I quit smoking when I was about 30 years old. It is an unhealthy habit, of course, but I also disliked the idea of being dependent on my stock of tobacco. One of the few things I miss about smoking, however, is the excuse to go outside during a break and have a fag and a chat with a few likeminded nicotinists. So occasionally I go outside with the addicts and have the chat without the fag.

I did this a while ago with an ecologist who started a long complaint about economists’ ignorance of the limits of our planet. Economists, he claimed, refer to environmental problems as ‘externalities’: they think the environment is external, i.e. irrelevant, to the economy. I tried to convince him how he misunderstood what externalities are, pointing to his sigarette. It may be his own choice to light a cigarette, or something between him and his dealer to buy a pack of cigarettes, but I also had to inhale his smoke. The damage that he thus inflicted on me was a negative externality: a cost that did not show up on his mental ‘balance sheet’. Perhaps, if he had to pay a tax for each of my lost lung cells he would have made a different choice. (You know what they say: nobody is purer than an ex-prostitute.)

I doubt whether I convinced him, but in any case his comment had me thinking. Where did he get this ludricous idea that the economic term ‘externality’ means ‘irrelevant’? After all, every introductory microeconomics book has a chapter on how externalities are a form of market failure. Then I saw this clip.

My toes still cringe when I watch this – it’s just too embarrassing. When he talks about ecosystem services:

All of the things that nature does for us, for nothing. Pollination, for example, or a forest that takes carbon dioxide out of the air and puts oxygen back in, or that holds the soil and prevent erosion.

That’s the point where I would have expected an explanation that these services are unpriced, and that we should make those services visible in the market place.

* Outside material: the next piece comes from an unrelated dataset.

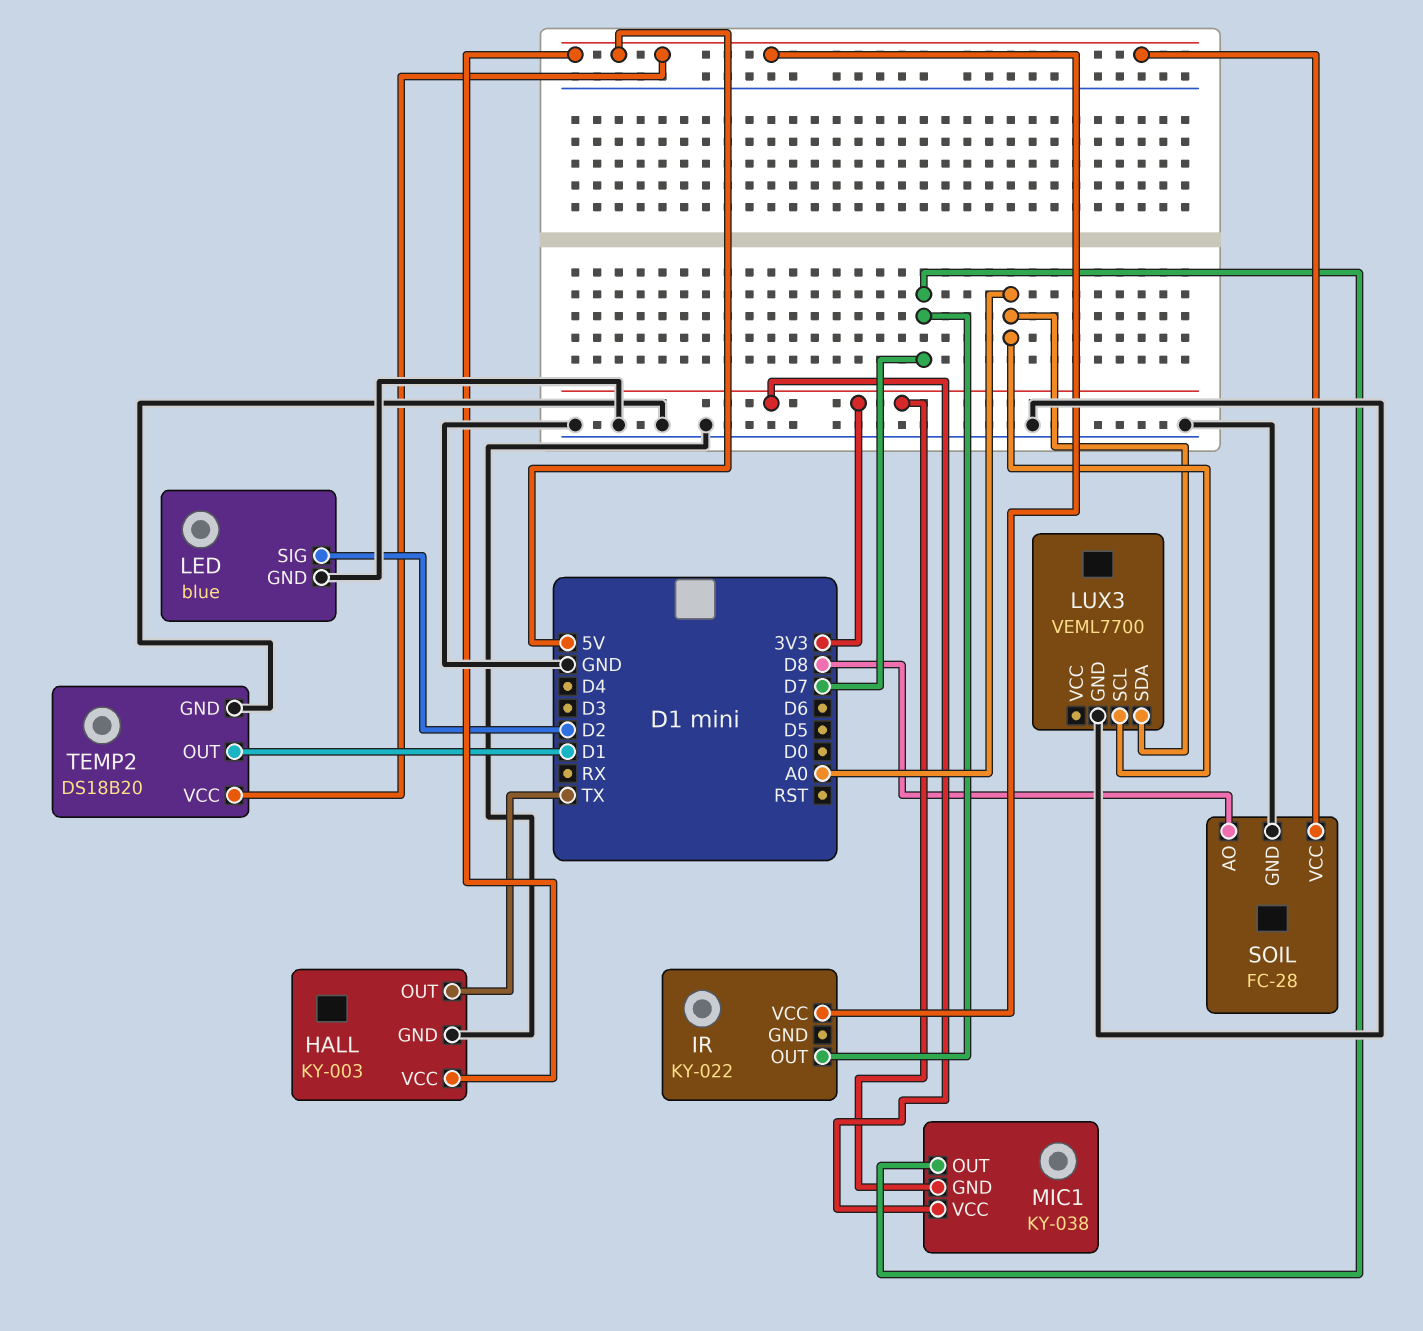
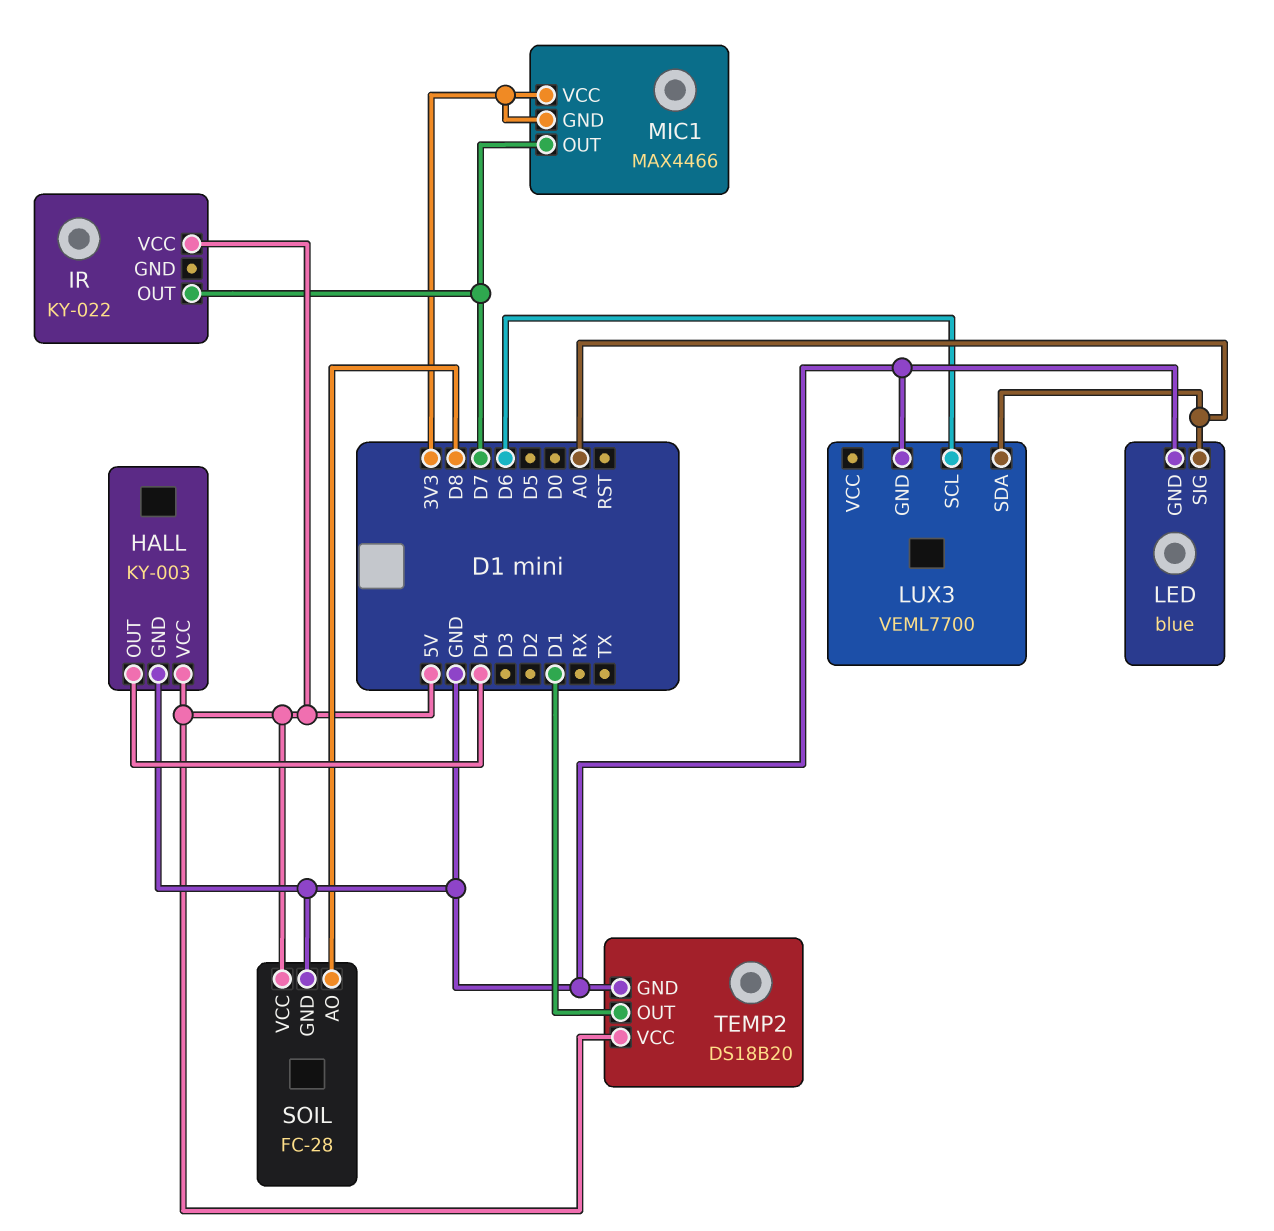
HALL pin OUT: TX -> D4
LED pin SIG: D2 -> A0
LUX3 pin SCL: A0 -> D6
MIC1: KY-038 -> MAX4466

For instance, by putting a price on them in public decisions, or by levying environmental taxes, or through paying the owners of the ecosystems for the services they provide. But somehow he got it into his head that

All those services that nature performs, economists call them “externalities”. And what that means is: “they got nothing to do with the economy. We don’t put a price on them, they are irrelevant.”

The speaker, David Suzuki, is a famous environmentalist. He should know his stuff, but he is making these statements without a single speck of irony, and apparently he has been doing this for years. Of course there is lots of nonsense spouted on the internet and you don’t have to react to everything, but people like my smoking ecologist listen to David Suzuki. I don’t mind criticism of economic theory, in fact I think a lot can be improved. The nice thing about interdisciplinary work is that you learn not just about the contents of other disciplines, but also their way of doing science. And this reflects back on your own discipline. But such cooperation is not helped if people start spreading this kind of prejudice and misunderstanding about one of the fields involved.